Si le rugby pro prend aujourd'hui très au sérieux la prévention des commotions cérébrales, le secteur amateur est moins armé face à ces blessures le plus souvent invisibles. Le kinésithérapeute du petit club de rugby de Saint-Julien-en-Genevois en Haute-Savoie tire la sonnette d’alarme.
Ce médecin du sport a fait part la semaine dernière de sa préoccupation lors d'un symposium international organisé sur le thème par le club de rugby de l'ASM Clermont Auvergne.
"On est encore à cent lieux de pouvoir protéger correctement les joueurs d'un point de vue médical. On explique aux proches, aux familles qu'il faut être vigilants (face) à tels ou tels signes mais c'est tout. Le joueur concerné est ensuite dans la nature", regrette le kinésithérapeute de ce XV amateur de quatrième série, le dernier échelon en championnat régional amateur.
Pourtant dans ce sport, touché de manière inquiétante par la multiplication des accidents ces dernières années, la prise de conscience des risques est bien réelle.
Outre le protocole commotion mis en place en 2012 et désormais copiée en partie par d'autres disciplines (handball, football, ski, etc...), la Fédération française de rugby (FFR) a élargi cette saison au Top 14 et à la Pro D2 l'utilisation du "carton bleu", déjà expérimentée en Fédérale 1 et Top 8 (féminines). L'arbitre peut ainsi faire sortir un joueur présentant des signes évidents de ce type de commotion.
"Au rugby, les clubs, les familles attendent que les joueurs se sacrifient pour l'équipe. Décider de sortir un joueur n'est pas chose facile", relève M. Perrot.
Suite à des blessures et chocs répétés lors de matches au "rapport de force inadapté" face à des équipes de plus haut niveau, son équipe a récemment dû déclarer forfait pour "préserver la santé des joueurs", parfois débutants.
La fréquence des commotions "sous-estimée"
Contrairement à l'élite, "la difficulté, c'est d'avoir des médecins. En Bretagne, il y a une soixantaine de clubs de rugby, mais seuls sept d'entre eux ont des référents compétents. Dans les campagnes, c'est vraiment compliqué", abonde Patrice Nagssa, président de la commission médicale de la Ligue dans la région.
D'aucuns relatent la difficulté de consulter rapidement pour les sportifs touchés, en particulier dans les "déserts médicaux".

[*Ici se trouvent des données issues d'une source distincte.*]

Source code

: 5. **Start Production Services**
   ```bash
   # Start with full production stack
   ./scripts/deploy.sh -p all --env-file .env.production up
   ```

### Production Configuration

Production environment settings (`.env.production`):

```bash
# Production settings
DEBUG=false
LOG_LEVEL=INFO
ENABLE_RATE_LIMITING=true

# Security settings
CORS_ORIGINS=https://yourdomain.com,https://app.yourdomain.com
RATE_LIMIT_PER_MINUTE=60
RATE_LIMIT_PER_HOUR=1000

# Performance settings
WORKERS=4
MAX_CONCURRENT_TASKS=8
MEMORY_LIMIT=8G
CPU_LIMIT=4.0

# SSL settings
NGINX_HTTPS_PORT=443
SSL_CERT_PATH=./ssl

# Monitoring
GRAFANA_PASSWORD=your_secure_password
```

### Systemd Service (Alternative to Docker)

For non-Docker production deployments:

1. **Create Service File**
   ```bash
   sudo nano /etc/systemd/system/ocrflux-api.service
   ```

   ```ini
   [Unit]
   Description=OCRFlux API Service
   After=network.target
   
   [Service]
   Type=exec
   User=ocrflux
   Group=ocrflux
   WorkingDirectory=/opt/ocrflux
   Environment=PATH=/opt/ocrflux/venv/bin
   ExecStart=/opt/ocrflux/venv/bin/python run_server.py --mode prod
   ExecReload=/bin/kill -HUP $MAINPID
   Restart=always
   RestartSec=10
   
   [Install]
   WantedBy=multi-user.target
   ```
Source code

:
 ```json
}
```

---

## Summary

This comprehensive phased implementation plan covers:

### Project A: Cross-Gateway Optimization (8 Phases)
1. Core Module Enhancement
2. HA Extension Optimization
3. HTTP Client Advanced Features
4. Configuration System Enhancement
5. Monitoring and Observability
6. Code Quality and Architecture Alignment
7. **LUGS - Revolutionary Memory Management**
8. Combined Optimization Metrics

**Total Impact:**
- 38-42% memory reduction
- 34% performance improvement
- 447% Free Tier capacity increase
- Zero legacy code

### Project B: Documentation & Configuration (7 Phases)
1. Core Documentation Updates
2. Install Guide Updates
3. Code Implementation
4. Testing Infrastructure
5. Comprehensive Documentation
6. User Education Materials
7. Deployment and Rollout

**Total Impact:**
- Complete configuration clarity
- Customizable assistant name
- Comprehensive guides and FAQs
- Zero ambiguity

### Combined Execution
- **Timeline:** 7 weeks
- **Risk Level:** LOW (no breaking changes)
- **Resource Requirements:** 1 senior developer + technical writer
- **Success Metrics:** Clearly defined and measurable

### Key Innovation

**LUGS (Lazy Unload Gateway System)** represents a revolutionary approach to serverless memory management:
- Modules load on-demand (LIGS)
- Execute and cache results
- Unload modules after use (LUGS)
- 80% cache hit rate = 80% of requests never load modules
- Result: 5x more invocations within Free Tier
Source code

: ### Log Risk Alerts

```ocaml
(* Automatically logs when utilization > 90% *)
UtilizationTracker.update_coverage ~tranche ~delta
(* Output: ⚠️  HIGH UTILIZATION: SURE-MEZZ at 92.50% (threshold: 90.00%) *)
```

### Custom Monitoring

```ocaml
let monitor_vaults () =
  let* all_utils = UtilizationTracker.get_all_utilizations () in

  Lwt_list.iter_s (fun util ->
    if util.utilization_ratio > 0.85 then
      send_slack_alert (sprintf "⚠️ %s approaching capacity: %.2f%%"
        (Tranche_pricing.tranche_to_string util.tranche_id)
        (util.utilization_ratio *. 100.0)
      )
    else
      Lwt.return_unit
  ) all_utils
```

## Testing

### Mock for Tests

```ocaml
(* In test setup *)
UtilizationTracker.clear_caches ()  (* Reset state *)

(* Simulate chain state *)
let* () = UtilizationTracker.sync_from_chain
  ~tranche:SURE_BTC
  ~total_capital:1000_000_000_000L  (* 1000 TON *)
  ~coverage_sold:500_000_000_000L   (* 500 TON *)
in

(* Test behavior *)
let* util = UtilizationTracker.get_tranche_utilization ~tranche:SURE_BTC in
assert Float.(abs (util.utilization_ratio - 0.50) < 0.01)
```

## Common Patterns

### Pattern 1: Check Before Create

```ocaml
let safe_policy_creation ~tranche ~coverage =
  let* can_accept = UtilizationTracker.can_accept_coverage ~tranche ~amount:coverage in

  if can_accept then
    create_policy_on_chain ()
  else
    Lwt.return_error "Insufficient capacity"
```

"La fréquence des commotions est sous-estimée et dans certains cas ignorée ou banalisée. Les licenciés sont moins informés", observe Gilles Einsargueix, consultant au ministère des Sports.
Faute de vidéo en championnat amateur, les signes mêmes de ces traumatismes ne sont pas toujours visibles. Les vertiges, maux de tête ou pertes de connaissance ? Un petit KO pour des sportifs, qui en parlent souvent comme d'un fait d'armes.
Dans ce contexte, l'urgence dans le sport amateur est désormais à "l'éducation". "On a mis en place des dispositifs pour le monde professionnel qu'on ne peut pas appliquer au monde amateur. Il faut former tous les acteurs avec ses outils simples", prône le professeur Philippe Decq, neurochirurgien, expert auprès des instances du rugby,
Médecins, éducateurs mais aussi joueurs, petits et grands. "Il faut expliquer aux enfants dans les écoles que la commotion est une blessure grave. Ca va prendre du temps car c'est un changement de philosophie et de mentalité", confirme l'ancien neurochirurgien de l'ASM, Jean Chazal.
Dans les écoles, l'apprentissage des gestes a déjà évolué avec l'interdiction des placages au-dessus de la ceinture jusqu'en catégorie U12 en rugby.
Face aux dangers, les jours des rugbymen du dimanche pourraient être comptés. "Aujourd'hui, dans le rugby amateur, il faut s'entraîner régulièrement. On ne joue plus seulement entre copains parce que c'est sympa. Il faut entretenir la maîtrise technique", assume encore le directeur technique national, Didier Retiere.